During the last four years, the team responsible for the above findings has been able to extract and analyze ancient DNA and proteins from over 4,000 bone fragments in this cave. They were able to find five new human fossils based upon collagen results that matched the peptides profiles of humans. This methodology is called ZooMS, or zooarchaeology by Mass Spectroscopy4. This is the only means by which these scientists have been able to identify human remains in this site from the thousands of remains as over 95% of them are too fragmented. Below is a photo of their sample. This has been a remarkable breakthrough.
Four of the five remains contained enough ancient DNA to reconstruct mitochondrial DNA. Three of them were Denisovan mtDNA and one Neanderthal. This makes the new Denisovan bones in this study some of the oldest fossils to be genetically sequenced, which is another accomplishment in itself.
Interestingly enough, the remains were surrounded by stone tools and refuse that gave some potential archaeological context to these individuals. We know that these people had a fully lithic tradition and hunted big game like bison, dear, gazelle, antelope, and even woolly rhinoceros around 200,000 years ago. This is the first direct evidence that the Denisovans were the maker of the tools they were found alongside. Approximately, 130,000 to 150-000 years ago, Neanderthals appeared at this site and likely admixed with this population of Denisovans both genetically and culturally. But before that, it was only Denisovans and their cultural remains.
In summary, this is a hallmark paper in that it documents the application of using ZooMS to identify remains that were not able to be identified by previously conventional remains. Furthermore, these are the oldest Denisovan remains found to date and they have associated archaeological context that gives us insight into their technology and environment.

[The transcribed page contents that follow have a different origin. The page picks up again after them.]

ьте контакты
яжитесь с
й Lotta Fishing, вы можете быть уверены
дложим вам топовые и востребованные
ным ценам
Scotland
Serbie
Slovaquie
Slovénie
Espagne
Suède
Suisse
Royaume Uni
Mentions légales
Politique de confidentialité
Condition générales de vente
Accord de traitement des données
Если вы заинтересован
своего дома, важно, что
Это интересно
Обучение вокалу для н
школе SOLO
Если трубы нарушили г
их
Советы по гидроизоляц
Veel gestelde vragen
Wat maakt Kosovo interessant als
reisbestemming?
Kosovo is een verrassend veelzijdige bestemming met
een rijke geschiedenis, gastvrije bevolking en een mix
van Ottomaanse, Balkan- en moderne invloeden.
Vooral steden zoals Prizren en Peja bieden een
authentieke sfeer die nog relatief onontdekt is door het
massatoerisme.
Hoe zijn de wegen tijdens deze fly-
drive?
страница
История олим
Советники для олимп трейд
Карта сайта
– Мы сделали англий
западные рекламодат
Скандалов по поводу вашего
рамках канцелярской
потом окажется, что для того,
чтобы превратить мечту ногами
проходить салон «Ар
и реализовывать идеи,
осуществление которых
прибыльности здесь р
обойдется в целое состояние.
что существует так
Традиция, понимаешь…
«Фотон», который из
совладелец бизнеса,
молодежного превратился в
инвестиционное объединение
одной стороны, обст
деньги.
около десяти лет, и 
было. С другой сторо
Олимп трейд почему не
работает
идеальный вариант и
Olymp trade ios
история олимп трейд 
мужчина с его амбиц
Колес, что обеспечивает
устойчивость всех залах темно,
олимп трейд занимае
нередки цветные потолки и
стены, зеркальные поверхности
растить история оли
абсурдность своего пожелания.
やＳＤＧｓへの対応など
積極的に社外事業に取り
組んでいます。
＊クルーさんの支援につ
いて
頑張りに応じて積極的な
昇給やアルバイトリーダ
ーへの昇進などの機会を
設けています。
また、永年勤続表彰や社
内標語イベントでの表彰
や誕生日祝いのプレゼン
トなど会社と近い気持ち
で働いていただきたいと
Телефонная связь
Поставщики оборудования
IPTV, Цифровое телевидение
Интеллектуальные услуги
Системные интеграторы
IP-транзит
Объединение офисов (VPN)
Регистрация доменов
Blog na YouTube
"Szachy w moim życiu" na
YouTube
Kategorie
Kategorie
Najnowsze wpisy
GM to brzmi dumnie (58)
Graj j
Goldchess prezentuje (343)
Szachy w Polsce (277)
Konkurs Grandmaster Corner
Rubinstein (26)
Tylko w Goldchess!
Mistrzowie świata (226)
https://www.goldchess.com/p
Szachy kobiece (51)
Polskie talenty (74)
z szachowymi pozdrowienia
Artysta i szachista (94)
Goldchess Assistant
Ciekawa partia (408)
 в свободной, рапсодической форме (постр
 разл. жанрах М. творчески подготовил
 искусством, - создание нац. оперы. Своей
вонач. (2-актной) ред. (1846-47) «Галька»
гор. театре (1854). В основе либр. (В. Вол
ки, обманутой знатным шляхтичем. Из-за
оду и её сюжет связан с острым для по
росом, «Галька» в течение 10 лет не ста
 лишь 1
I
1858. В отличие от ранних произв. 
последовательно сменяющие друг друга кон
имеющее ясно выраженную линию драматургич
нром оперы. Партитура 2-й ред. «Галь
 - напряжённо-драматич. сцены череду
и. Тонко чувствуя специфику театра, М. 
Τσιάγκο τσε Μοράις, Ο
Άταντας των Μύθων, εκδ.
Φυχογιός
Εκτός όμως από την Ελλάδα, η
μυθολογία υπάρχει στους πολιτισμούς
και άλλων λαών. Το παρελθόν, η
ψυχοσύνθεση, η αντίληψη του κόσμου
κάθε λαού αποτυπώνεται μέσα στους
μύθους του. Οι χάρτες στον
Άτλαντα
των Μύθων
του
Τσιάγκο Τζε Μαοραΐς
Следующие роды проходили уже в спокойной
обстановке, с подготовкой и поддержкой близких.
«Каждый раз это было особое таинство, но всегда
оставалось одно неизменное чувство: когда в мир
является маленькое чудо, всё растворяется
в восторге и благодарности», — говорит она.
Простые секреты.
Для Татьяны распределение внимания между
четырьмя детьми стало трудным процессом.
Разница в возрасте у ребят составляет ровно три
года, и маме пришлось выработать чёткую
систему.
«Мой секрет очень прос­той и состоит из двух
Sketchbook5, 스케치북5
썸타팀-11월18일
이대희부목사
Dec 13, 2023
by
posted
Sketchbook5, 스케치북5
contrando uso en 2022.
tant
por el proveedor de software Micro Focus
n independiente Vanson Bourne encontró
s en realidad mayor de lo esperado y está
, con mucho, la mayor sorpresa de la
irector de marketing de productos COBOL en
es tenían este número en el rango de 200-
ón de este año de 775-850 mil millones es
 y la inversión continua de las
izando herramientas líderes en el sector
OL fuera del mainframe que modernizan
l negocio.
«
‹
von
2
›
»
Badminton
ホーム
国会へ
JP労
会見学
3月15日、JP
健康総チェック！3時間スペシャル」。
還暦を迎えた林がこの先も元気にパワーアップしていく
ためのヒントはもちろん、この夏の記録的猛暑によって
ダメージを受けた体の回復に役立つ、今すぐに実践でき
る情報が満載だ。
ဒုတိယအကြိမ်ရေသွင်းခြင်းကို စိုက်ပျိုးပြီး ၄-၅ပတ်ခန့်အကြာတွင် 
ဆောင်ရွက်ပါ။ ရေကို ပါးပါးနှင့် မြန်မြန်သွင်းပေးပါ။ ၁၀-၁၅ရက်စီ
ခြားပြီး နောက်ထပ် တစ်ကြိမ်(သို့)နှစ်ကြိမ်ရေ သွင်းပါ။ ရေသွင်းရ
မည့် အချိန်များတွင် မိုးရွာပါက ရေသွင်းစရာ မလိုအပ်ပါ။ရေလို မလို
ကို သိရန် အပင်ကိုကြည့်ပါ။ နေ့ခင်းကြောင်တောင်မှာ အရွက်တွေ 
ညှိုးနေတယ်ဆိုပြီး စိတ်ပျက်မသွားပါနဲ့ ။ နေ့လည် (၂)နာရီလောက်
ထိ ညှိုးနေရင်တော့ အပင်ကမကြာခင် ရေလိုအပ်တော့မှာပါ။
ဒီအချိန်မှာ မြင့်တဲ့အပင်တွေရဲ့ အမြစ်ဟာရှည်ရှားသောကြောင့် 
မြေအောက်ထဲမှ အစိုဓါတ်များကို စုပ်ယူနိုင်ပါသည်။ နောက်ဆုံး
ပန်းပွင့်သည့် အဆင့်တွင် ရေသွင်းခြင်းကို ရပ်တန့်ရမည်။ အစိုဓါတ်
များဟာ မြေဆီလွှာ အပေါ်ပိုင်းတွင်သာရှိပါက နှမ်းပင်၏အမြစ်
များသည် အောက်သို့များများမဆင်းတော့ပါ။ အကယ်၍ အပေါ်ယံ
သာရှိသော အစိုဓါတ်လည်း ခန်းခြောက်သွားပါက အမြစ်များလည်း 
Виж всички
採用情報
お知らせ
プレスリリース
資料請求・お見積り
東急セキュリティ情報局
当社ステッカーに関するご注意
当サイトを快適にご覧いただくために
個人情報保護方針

Brown, S., Massilani, D., Kozlikin, M.B. et al. The earliest Denisovans and their cultural adaptation. Nat Ecol Evol (2021). https://doi.org/10.1038/s41559-021-01581-2
Reich, D., Green, R., Kircher, M. et al. Genetic history of an archaic hominin group from Denisova Cave in Siberia. Nature 468, 1053–1060 (2010). https://doi.org/10.1038/nature09710
Krause J, Fu Q, Good JM, Viola B, Shunkov MV, Derevianko AP, Pääbo S. The complete mitochondrial DNA genome of an unknown hominin from southern Siberia. Nature. 2010 Apr 8;464(7290):894-7. doi: 10.1038/nature08976. Epub 2010 Mar 24. PMID: 20336068.